Dabei ist es so, daß der des Jackenklaus Verdächtigte aber durchaus auch schon mit anderen Kids aneinandergeraten ist- weshalb ich "spontan" geneigt bin, meinem Sohn zu glauben. Aber richtig ist das nicht, ich kann die Aussagen meines Sohnes nicht einfach als 1 zu 1 realistisch einstufen, nur weil mir von anderer Seite über B was zu Ohren gekommen ist! Das wäre grob unfair. Für meinen Sohn fühlt sich das bei aller Einsicht aber jetzt so an, als sei ich nicht auf seiner Seite.


Na super. Theoretisch weiß ers. Gefühlsmäßig ists, als hätt ich ihn in die Pfanne gehauen. Und wie kriegen wir jetzt die Kuh vom Eis?


Petra

von Petra F. - am 08.09.2003 13:42

Re: Oh Mann, und heute noch mehr davon :-(

Hallo Petra,

wie ich so etwas kenne. Ich glaube, du erzählst meine Memoiren (oder vielleicht besser: unsere!).

Ich habe mir gedacht, dass es vielleicht ganz gut wäre, wenn du zusammen mit deinem Sohn in der Schule die Jacke suchen würdest. Vielleicht sogar während der Pause, so dass die anderen das mitbekommen. Ohne Worte, ohne Vorwürfe gegenüber wem auch immer. Dein Sohn fühlt und weiß, dass du ihm beistehst und der vermeintliche Übeltäter müsste damit rechnen, dass du doch wegen ihm gekommen bist und vielleicht sogar mit der Lehrerin sprichst. Wäre das vielleicht eine Möglichkeit? Ansonsten bin ich da auch ziemlich ratlos.

Den Gedanken, die Tuschkästen zu ersetzen, finde ich völlig in Ordnung. Ist zwar blöde, dass so eine Kettenreaktion so einen Schaden anrichtet, aber da müssen die durch und ich habe festgestellt, dass sie dadurch auch lernen. ADS hin oder her.

Viele Grüße

Claudia

von ClaudiaW - am 08.09.2003 14:00
Hallo

auch wir hatten bedenken, wenn unser Mittlerer in die 5. Klasse kommt. Er selber wollte sich schon Ende der4. Klasse selber was antun, ich hatte davon berichtet hier. Er hatte panische Angst vor den neuen schülern, der schule und den Lehrern.
Was sich aber zur Zeit abspielt, ehrlich, ich begreife es nicht. So glücklich und ausgelassen habe ich ihn noch nie erlebt...........
Er strahlt was das zeug hält und bringt auch sehr gute Noten nach Hause. Ich verstehe die Welt nicht mehr.Wir haben zur Zeit immer wieder Angst vor dem Rückschlag, der sicher irgendwann noch kommen wird. er packt allein den ranzen macht Hausaufgaben ohne probleme und von der Schule keine Klagen, bis auf eine vergessene HA mit dem Hinweis des Lehrers sonst sei alles in Ordnung.

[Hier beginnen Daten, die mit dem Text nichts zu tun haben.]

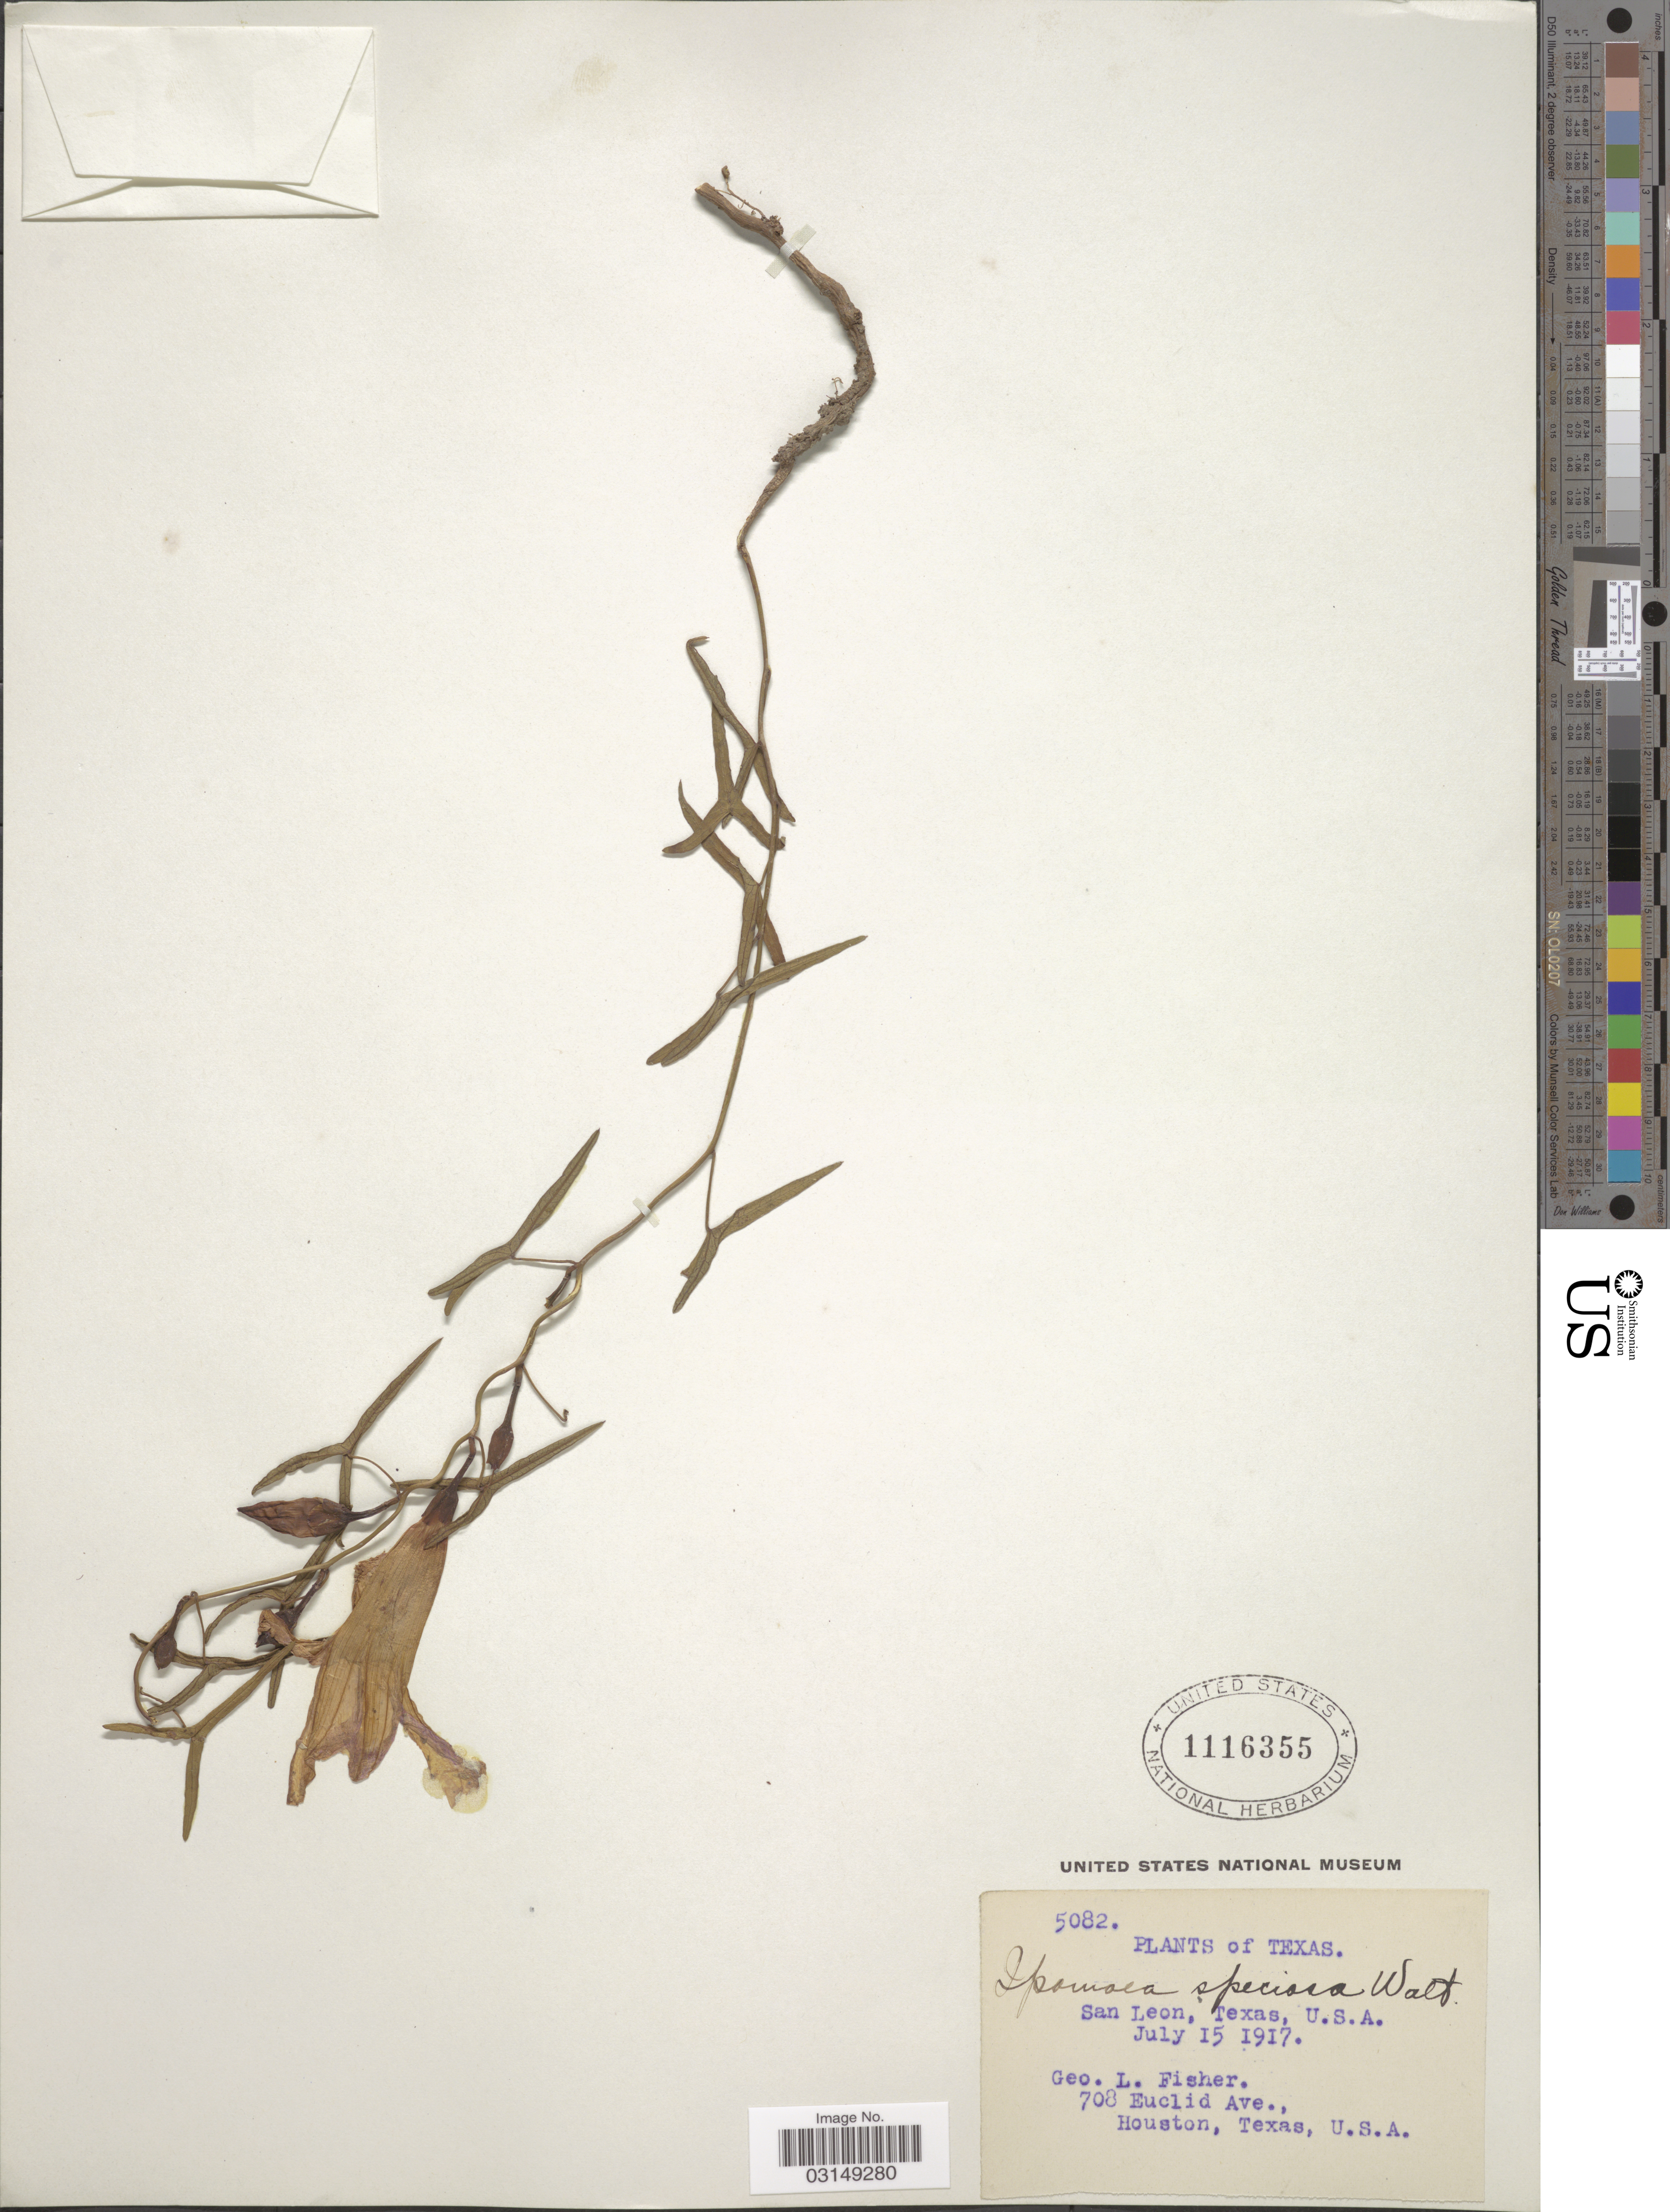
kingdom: Plantae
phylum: Tracheophyta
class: Magnoliopsida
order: Solanales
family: Convolvulaceae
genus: Ipomoea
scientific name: Ipomoea sagittata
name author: Poir.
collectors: G. L. Fisher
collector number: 5082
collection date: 1917-07-15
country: United States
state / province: Texas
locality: San leon, U.S.A.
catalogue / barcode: US 1116355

Wie er auch immer das gemeint haben möge. Nur frage ich mich zur Zeit, was müssen die dort von uns und der vorherigen GS halten, dort wurde doch was ganz anderes über ihn berichtet und wie gesagt, am letzten Schultag war er so verzweifelt, das er sich was antun wollte, und das nur weil ihn ein Mädchen aus seiner Klasse arg gemobbt hat. Sie ist auch jetzt wieder in seiner Klasse, doch hier sind wohl derzeit die Fronten geklärt.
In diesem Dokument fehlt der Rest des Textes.